— START OF PROVIDED MATERIAL —

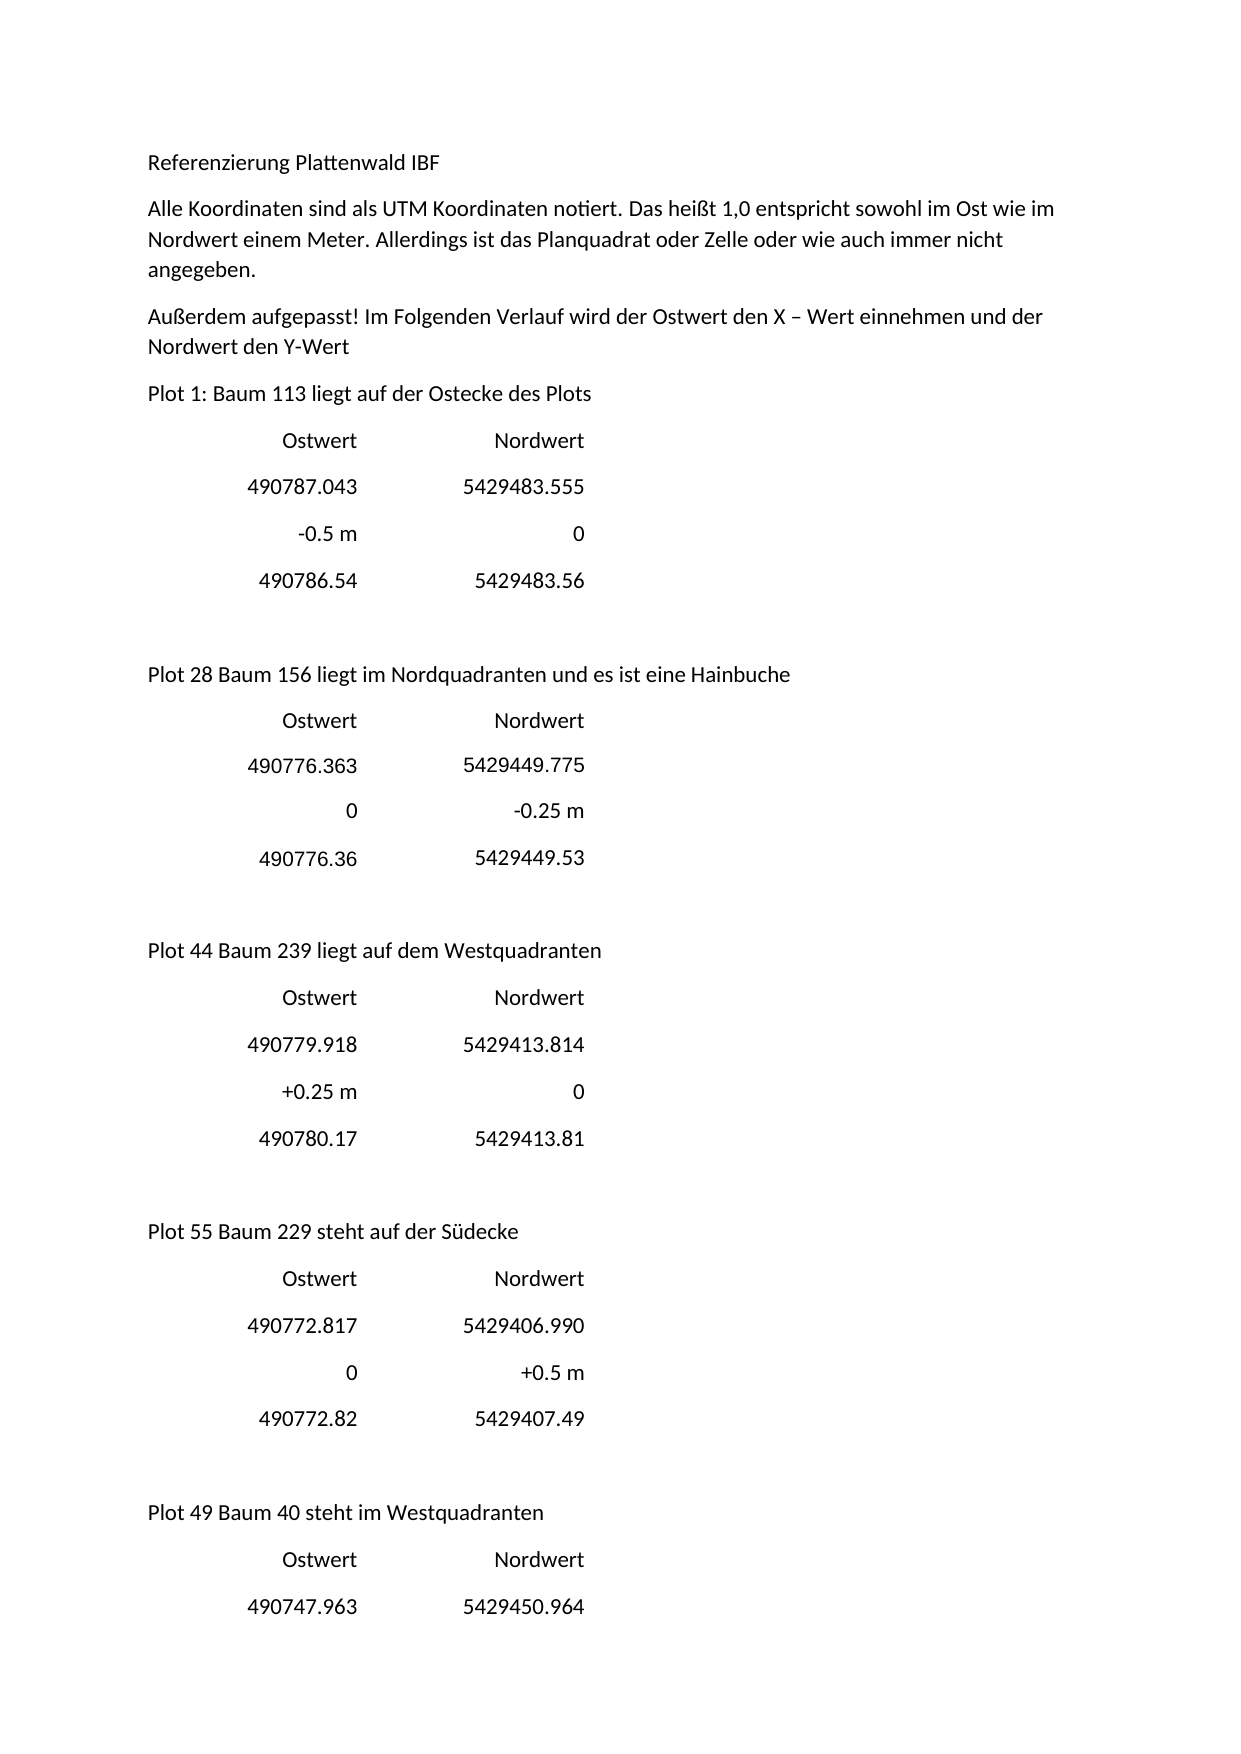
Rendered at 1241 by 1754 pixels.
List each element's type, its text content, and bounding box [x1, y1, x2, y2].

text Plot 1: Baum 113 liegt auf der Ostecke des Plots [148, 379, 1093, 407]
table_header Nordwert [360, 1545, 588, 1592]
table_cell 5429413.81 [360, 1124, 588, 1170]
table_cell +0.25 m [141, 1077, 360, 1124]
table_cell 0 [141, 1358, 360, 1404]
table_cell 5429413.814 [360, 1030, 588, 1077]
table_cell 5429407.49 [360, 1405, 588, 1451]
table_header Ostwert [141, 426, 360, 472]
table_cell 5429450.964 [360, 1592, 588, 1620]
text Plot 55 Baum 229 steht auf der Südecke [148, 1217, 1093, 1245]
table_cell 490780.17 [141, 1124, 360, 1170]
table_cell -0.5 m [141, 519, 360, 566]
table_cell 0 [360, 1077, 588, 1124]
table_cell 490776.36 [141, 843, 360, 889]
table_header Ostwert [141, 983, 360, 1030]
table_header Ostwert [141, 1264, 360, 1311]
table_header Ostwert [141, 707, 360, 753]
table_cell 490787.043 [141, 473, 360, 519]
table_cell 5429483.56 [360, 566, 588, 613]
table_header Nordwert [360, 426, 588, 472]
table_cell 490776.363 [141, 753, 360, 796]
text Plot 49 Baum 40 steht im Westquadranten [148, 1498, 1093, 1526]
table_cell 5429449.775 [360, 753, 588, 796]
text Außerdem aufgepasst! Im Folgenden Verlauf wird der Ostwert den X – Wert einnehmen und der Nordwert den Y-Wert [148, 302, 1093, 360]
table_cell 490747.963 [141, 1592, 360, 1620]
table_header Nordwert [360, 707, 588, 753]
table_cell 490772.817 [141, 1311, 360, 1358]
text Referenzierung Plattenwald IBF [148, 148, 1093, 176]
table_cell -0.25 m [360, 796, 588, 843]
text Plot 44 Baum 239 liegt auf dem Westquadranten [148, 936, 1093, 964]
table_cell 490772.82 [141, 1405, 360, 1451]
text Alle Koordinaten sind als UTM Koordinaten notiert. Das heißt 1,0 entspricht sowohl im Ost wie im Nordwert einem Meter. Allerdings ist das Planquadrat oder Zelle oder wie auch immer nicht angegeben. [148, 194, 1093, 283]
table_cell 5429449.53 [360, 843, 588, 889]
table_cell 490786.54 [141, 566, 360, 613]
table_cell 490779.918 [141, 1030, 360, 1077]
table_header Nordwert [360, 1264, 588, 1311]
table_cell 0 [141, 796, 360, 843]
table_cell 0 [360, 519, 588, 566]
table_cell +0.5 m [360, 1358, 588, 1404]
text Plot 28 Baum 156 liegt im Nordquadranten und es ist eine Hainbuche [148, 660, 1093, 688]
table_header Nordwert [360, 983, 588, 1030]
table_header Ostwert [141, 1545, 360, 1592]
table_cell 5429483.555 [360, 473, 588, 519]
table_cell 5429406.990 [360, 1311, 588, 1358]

— END OF PROVIDED MATERIAL —

[WHAT IS REQUIRED]
Copy out the lines of the records word for word, starting at the line containing "text Plot 1: Baum" and ending at the line containing "text Plot 44".

[RESPONSE FOR THIS EXERCISE]
text Plot 1: Baum 113 liegt auf der Ostecke des Plots [148, 379, 1093, 407]
table_header Nordwert [360, 1545, 588, 1592]
table_cell 5429413.81 [360, 1124, 588, 1170]
table_cell +0.25 m [141, 1077, 360, 1124]
table_cell 0 [141, 1358, 360, 1404]
table_cell 5429413.814 [360, 1030, 588, 1077]
table_cell 5429407.49 [360, 1405, 588, 1451]
table_header Ostwert [141, 426, 360, 472]
table_cell 5429450.964 [360, 1592, 588, 1620]
text Plot 55 Baum 229 steht auf der Südecke [148, 1217, 1093, 1245]
table_cell 490780.17 [141, 1124, 360, 1170]
table_cell -0.5 m [141, 519, 360, 566]
table_cell 0 [360, 1077, 588, 1124]
table_cell 490776.36 [141, 843, 360, 889]
table_header Ostwert [141, 983, 360, 1030]
table_header Ostwert [141, 1264, 360, 1311]
table_header Ostwert [141, 707, 360, 753]
table_cell 490787.043 [141, 473, 360, 519]
table_cell 5429483.56 [360, 566, 588, 613]
table_header Nordwert [360, 426, 588, 472]
table_cell 490776.363 [141, 753, 360, 796]
text Plot 49 Baum 40 steht im Westquadranten [148, 1498, 1093, 1526]
table_cell 5429449.775 [360, 753, 588, 796]
text Außerdem aufgepasst! Im Folgenden Verlauf wird der Ostwert den X – Wert einnehmen und der Nordwert den Y-Wert [148, 302, 1093, 360]
table_cell 490747.963 [141, 1592, 360, 1620]
table_header Nordwert [360, 707, 588, 753]
table_cell 490772.817 [141, 1311, 360, 1358]
text Referenzierung Plattenwald IBF [148, 148, 1093, 176]
table_cell -0.25 m [360, 796, 588, 843]
text Plot 44 Baum 239 liegt auf dem Westquadranten [148, 936, 1093, 964]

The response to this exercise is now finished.